A Guide to Using ARM Stack Limit Registers
Stack overflows have notoriously plagued the development processes. They often can go undetected and can present themselves in obscure ways. We have implemented software mechanisms to protect against them, but these have limitations and still don’t protect against all conditions.
With the maturity of the ARM architecture, wouldn’t it be better to have a fool-proof mechanism for detecting overflows?
We will explore using the MSP Limit and the PSP Limit Registers on the ARM Cortex-M33 architecture to detect stack overflows.

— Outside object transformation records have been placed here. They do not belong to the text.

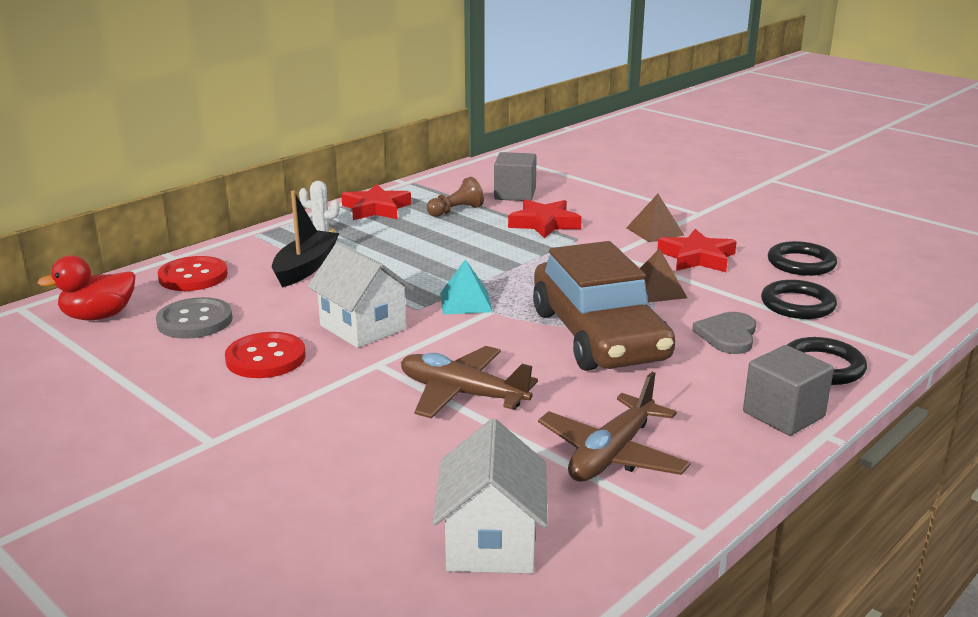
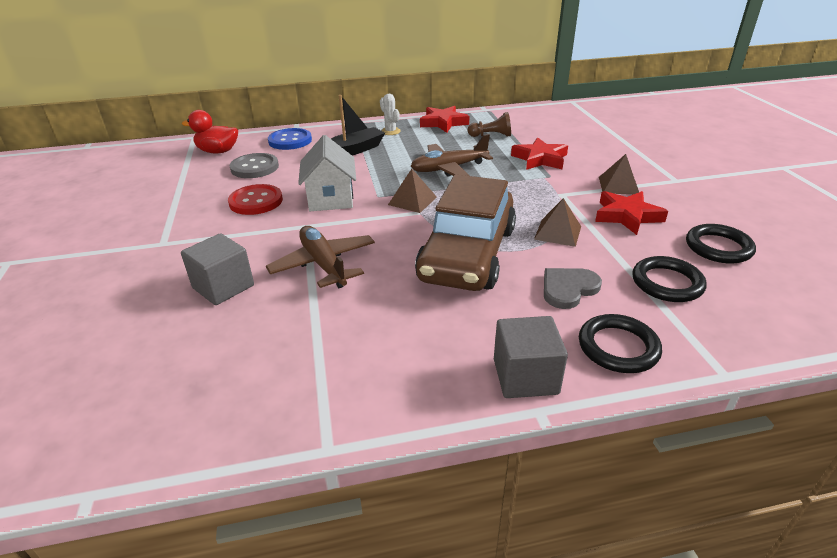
camera: 35 degrees right, 10 degrees up
red button [157,256,228,291] -> blue button [268,128,312,150]
white house [432,419,547,573] -> none
turquoise pyramid [440,259,492,314] -> brown pyramid [388,169,437,213]
grey cube [494,152,537,201] -> grey cube moved to [181,233,254,305]
brown plane [538,372,691,482] -> brown plane moved to [411,134,493,177]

We will walk through an implementation on the Renesas DA1469x and look at practical examples of detecting stack overflows. Additionally, we will look at supplementary options for scenarios that the MSPLIM and PSPLIM features fall short.
Table of Contents
Basic Terminology
The ARM Cortex-M33 introduced two new stack limit registers, PSPLIM and MSPLIM 1. ARM has included this in its ARMv8 specification, so any processors before this will not have support.
How does it work?
The best part about this new feature is how easy it is to use and how it takes the guesswork out of debugging stack overflows.

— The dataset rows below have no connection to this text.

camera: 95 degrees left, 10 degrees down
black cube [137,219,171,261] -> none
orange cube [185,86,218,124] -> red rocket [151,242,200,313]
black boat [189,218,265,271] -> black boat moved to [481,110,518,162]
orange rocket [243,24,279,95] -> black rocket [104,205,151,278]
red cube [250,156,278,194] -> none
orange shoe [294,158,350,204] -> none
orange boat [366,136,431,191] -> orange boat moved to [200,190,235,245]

We need to set the PSPLIM, and the MSPLIM registers to the boundary of the stack. If the MSP == MSPLIM register or the PSP == PSPLIM register, a UsageFault is generated. The UsageFault Status Register 2 contains a sticky bit in position four to indicate that a stack overflow occurred.
Having hardware protection for the PSP and MSP allows flexibility within an OS. For example, we can protect the MSP during exceptions and interrupts. We can also switch out the PSPLIM value on a context switch to safeguard each task’s stack. If you need a refresher on context switching, check a previous post here.

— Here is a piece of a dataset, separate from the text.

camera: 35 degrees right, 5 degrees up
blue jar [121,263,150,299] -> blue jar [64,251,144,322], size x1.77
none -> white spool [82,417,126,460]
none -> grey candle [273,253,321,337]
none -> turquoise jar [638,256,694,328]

If no RTOS is present, we can still monitor the MSP, as this will protect your whole application.
Implementing the Limit Registers
For an implementation example on the DA1469x, you can access this at Renesas’s Github 3.
Initializing the MSPLIM Register
We use the MSR instruction to write to these registers, which requires us to be in privileged mode. In this case, we will set the MSP Limit in the Reset_Handler:
Reset_Handler:
ldr r0, =__StackLimit
add r0, r0, #dg_configMSP_PADDING
msr MSPLIM, r0
Specifically to the DA1469x, we also need to place the same initialization in the Wakeup_Reset_Handler:
Wakeup_Reset_Handler:
ldr r0, =__StackLimit
add r0, r0, #dg_configMSP_PADDING
msr MSPLIM, r0
The DA1469x sleep architecture doesn’t pertain to all Cortex-M33 architectures. After initialization, the DA1469x replaces the Reset_Handler with the Wakeup_Reset_Handler to handle the restoration of Cortex-M33 registers.
There are two definitions provided elsewhere in the project. __StackLimit is defined in vector_table_da1469x.S:
.section .stack
.align 3
.globl __StackTop
.globl __StackLimit
__StackLimit:
.space Stack_Size
.size __StackLimit, . - __StackLimit
__StackTop:
.size __StackTop, . - __StackTop
This definition helps us find the stack limit for setting the MSP.
We also added padding to this value. You will find this value in a configuration file:
#define dg_configMSP_PADDING (16)
When the MSPLIM is equal to the MSP, the UsageFault exception is triggered. The padding is required to enable pushing items to the stack on Exception entry. If we don’t make space for the fault handler, nested exceptions can occur as the MSPLIM register would be continuously exceeded, usually resulting in a LOCKUP.
The alternative would be to use a naked function4. However, I prefer to add padding as it provides more flexibility in the fault handler and allows for Memfault hooks!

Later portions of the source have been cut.